==== Extracted records

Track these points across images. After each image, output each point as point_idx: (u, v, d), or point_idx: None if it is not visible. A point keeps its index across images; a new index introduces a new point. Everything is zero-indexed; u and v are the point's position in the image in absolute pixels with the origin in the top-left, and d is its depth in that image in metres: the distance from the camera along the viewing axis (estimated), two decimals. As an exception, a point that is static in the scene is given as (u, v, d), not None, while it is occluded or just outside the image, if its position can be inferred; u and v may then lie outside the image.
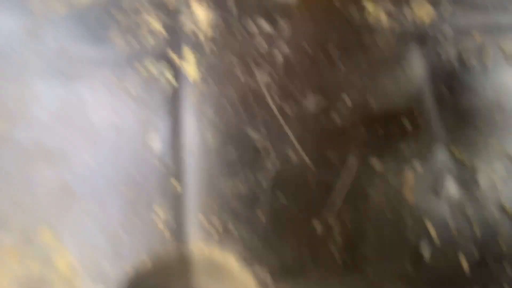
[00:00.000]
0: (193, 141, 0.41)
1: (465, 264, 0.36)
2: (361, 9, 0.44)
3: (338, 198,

========

▶ **Required work**:
Nothing but the lines from the one with "[00:00.000]" through the final line of the data above should be output, exactly as written.

▶ **Your response**:
[00:00.000]
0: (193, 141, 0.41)
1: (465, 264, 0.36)
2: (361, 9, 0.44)
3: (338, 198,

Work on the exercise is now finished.